To make matters worse, Meta Battles an ‘Epidemic of Scams’ as Criminals Flood Instagram and Facebook, said yet another WSJ piece. “Fake puppies and phony offers of mouthwatering bargains are often seeded by overseas crime networks; employees say company is reluctant to impede its advertising juggernaut.”
“Mark Zuckerberg’s recent move to scale back fact checking and policing of hate speech and other problem content has infuriated some and pleased others. But his company’s ongoing ineffectiveness at governing fraud on its platforms has drawn less scrutiny—even though it causes widespread and tangible problems for consumers and businesses.”
And it’ll only get worse, especially given that that other paragon of ethics, “Sam Altman’s, goal for ChatGPT to remember ‘your whole life’ is both exciting and disturbing,” said TechCrunch.
“This model can reason across your whole context and do it efficiently. And every conversation you’ve ever had in your life, every book you’ve ever read, every email you’ve ever read, everything you’ve ever looked at is in there, plus connected to all your data from other sources.

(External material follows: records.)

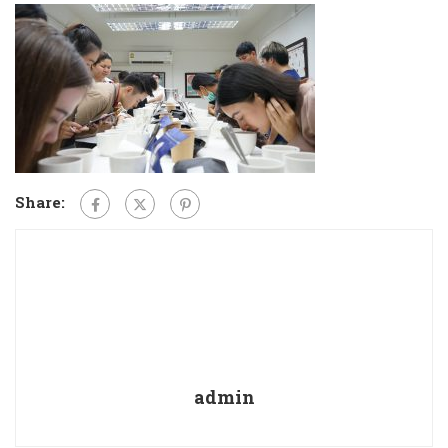
Share:
admin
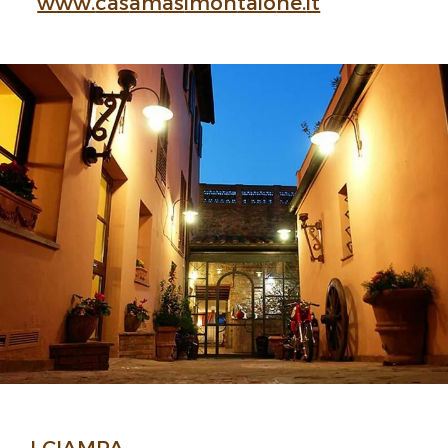
www.
cas
amas
imon
taio
ne.
it
I CIAMPA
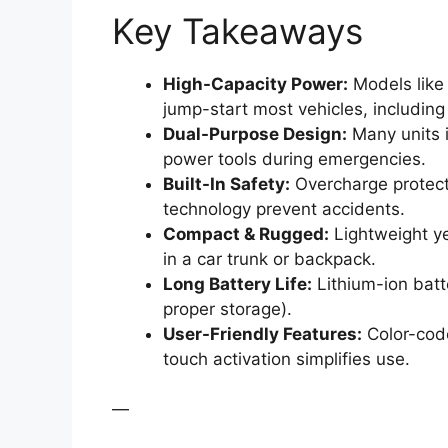
Key Takeaways
High-Capacity Power:
Models like
jump-start most vehicles, includin
Dual-Purpose Design:
Many units i
power tools during emergencies.
Built-In Safety:
Overcharge protecti
technology prevent accidents.
Compact & Rugged:
Lightweight ye
in a car trunk or backpack.
Long Battery Life:
Lithium-ion batt
proper storage).
User-Friendly Features:
Color-code
touch activation simplifies use.
—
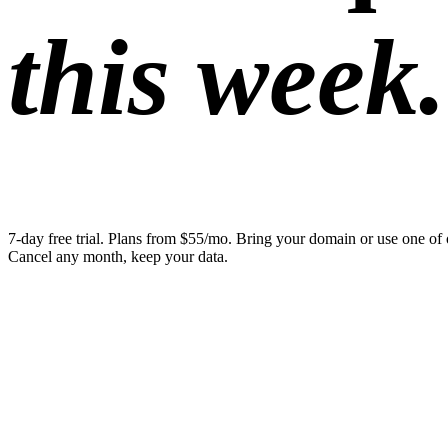
this week.
7-day free trial. Plans from $55/mo. Bring your domain or use one of 
Cancel any month, keep your data.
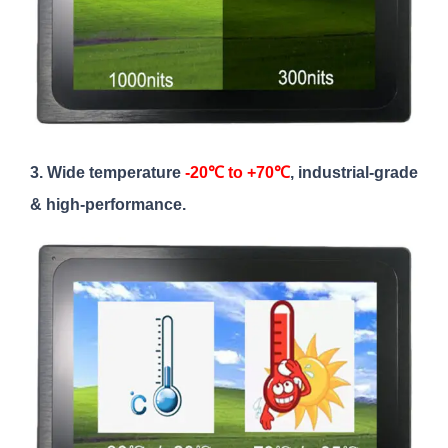
3. Wide temperature
-20℃ to +70℃
, industrial-grade
& high-performance.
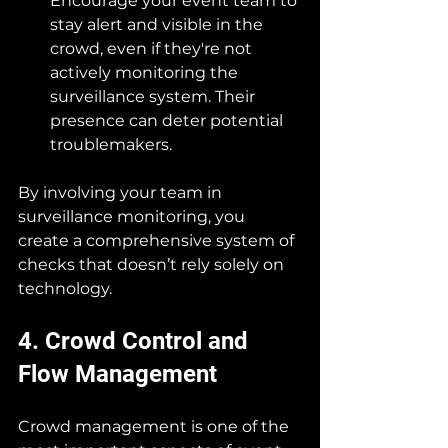
Encourage your event team to 
stay alert and visible in the 
crowd, even if they're not 
actively monitoring the 
surveillance system. Their 
presence can deter potential 
troublemakers.
By involving your team in 
surveillance monitoring, you 
create a comprehensive system of 
checks that doesn’t rely solely on 
technology.
4. Crowd Control and 
Flow Management
Crowd management is one of the 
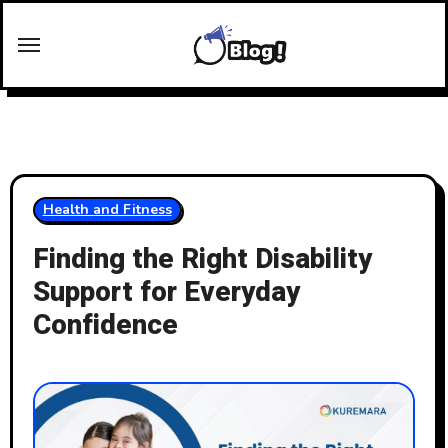
Skip
to
content
Health and Fitness
Finding the Right Disability
Support for Everyday
Confidence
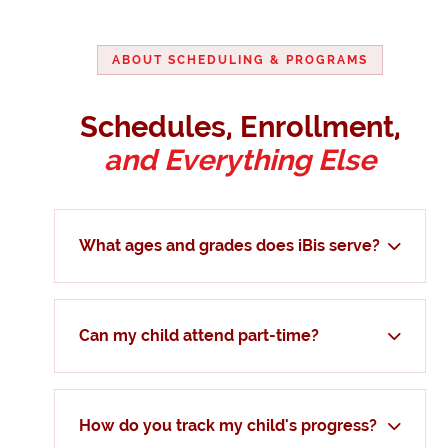
ABOUT SCHEDULING & PROGRAMS
Schedules, Enrollment,
and Everything Else
What ages and grades does iBis serve?
Can my child attend part-time?
How do you track my child's progress?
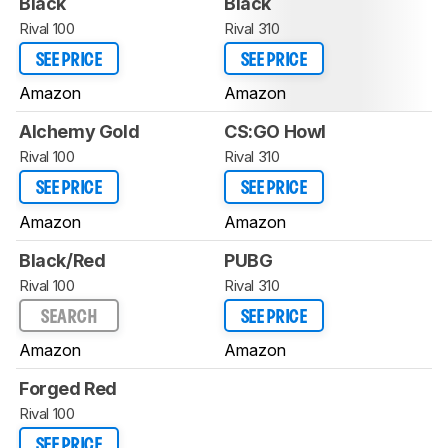
Black
Black
Rival 100
Rival 310
SEE PRICE
SEE PRICE
Amazon
Amazon
Alchemy Gold
CS:GO Howl
Rival 100
Rival 310
SEE PRICE
SEE PRICE
Amazon
Amazon
Black/Red
PUBG
Rival 100
Rival 310
SEARCH
SEE PRICE
Amazon
Amazon
Forged Red
Rival 100
SEE PRICE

And your life just keeps appending to the context,” he described.
“A gross oversimplification is: Older people use ChatGPT as, like, a Google replacement,” (Altman) said. “People in their 20s and 30s use it like a life advisor.”

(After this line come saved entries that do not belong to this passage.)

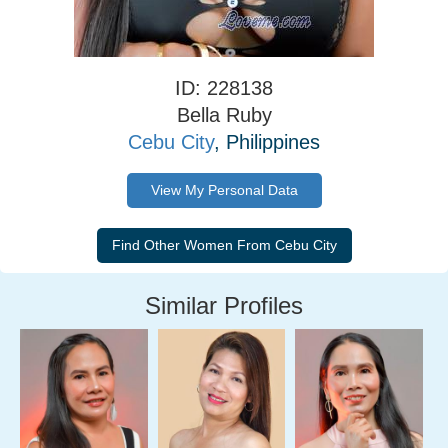
ID: 228138
Bella Ruby
Cebu City
, Philippines
View My Personal Data
Similar Profiles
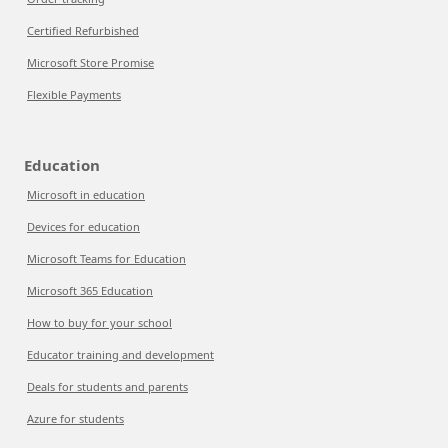
Certified Refurbished
Microsoft Store Promise
Flexible Payments
Education
Microsoft in education
Devices for education
Microsoft Teams for Education
Microsoft 365 Education
How to buy for your school
Educator training and development
Deals for students and parents
Azure for students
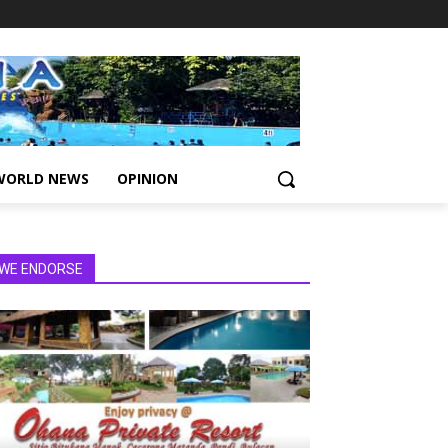
WORLD NEWS
OPINION
WE ENDORSE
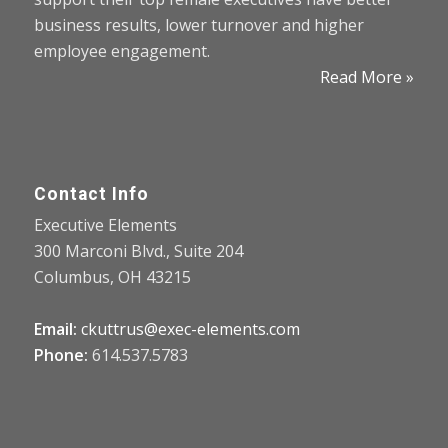
business results, lower turnover and higher
employee engagement.
Read More »
Contact Info
Executive Elements
300 Marconi Blvd., Suite 204
Columbus, OH 43215
Email:
ckuttrus@exec-elements.com
Phone:
614.537.5783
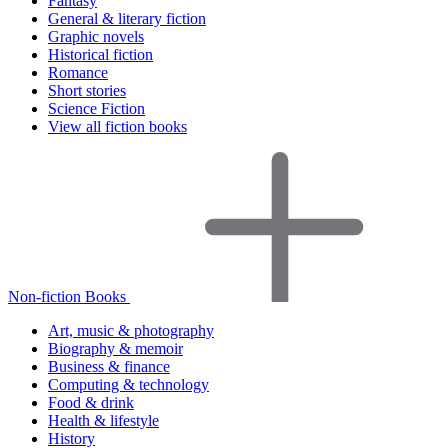
Fantasy
General & literary fiction
Graphic novels
Historical fiction
Romance
Short stories
Science Fiction
View all fiction books
Non-fiction Books
Art, music & photography
Biography & memoir
Business & finance
Computing & technology
Food & drink
Health & lifestyle
History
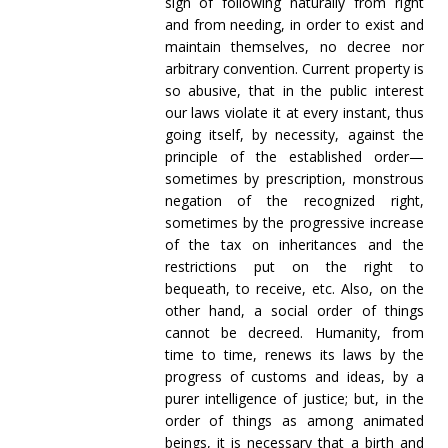
sign of following naturally from right
and from needing, in order to exist and
maintain themselves, no decree nor
arbitrary convention. Current property is
so abusive, that in the public interest
our laws violate it at every instant, thus
going itself, by necessity, against the
principle of the established order—
sometimes by prescription, monstrous
negation of the recognized right,
sometimes by the progressive increase
of the tax on inheritances and the
restrictions put on the right to
bequeath, to receive, etc. Also, on the
other hand, a social order of things
cannot be decreed. Humanity, from
time to time, renews its laws by the
progress of customs and ideas, by a
purer intelligence of justice; but, in the
order of things as among animated
beings, it is necessary that a birth and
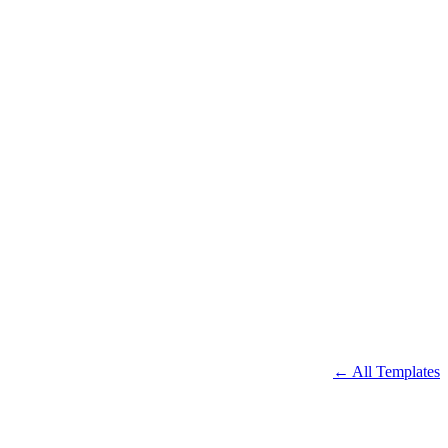
← All Templates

“But the scary part? How much should we trust a Big Tech for-profit company to know everything about our lives? These are companies that don’t always behave in model ways. Google, which began life with the motto “don’t be evil” lost a lawsuit in the U.S. that accused it of engaging in anticompetitive, monopolistic behavior.
“Last month, ChatGPT became so agreeable it was downright sycophantic. Users began sharing screenshots of the bot applauding problematic, even dangerous decisions and ideas. Altman quickly responded by promising the team had fixed the tweak that caused the problem.”
And given the man behind the curtain, one can only wonder whether this was a bug or feature they were testing.
“Even the best, most reliable models still just outright make stuff up from time to time,” TechCrunch noted. “So, having an all-knowing AI assistant could help our lives in ways we can only begin to see. But given Big Tech’s long history of iffy behavior, that’s also a situation ripe for misuse.”
And given that these ‘options’ are coming available, do keep in mind that they’re already there – and only now being revealed. What to speak of the fact that, “Coming to a Brain Near You: A Tiny Computer. In the next 12 months, the number of people with a brain-computer interface is set to double,” The Wall Street Journal reported.
What happens when you literally can’t get the AI out of your head? If you believe your privacy is gone now, it seems that you ain’t seen nothing yet!
But we’re simply here to connect the dots and give you a heads up about a technology – and the cabal behind it – that’s taking over more and more each day. And speaking of connecting dots, it’s a group that isn’t exactly known for staying within the lines. Onward and forward.
* AI-designed chips are so weird that ‘humans cannot really understand them’ — but they perform better than anything we’ve created. AI models have, within hours, created more efficient wireless chips through deep learning, but it is unclear how their ‘randomly shaped’ designs were produced. – LiveScience.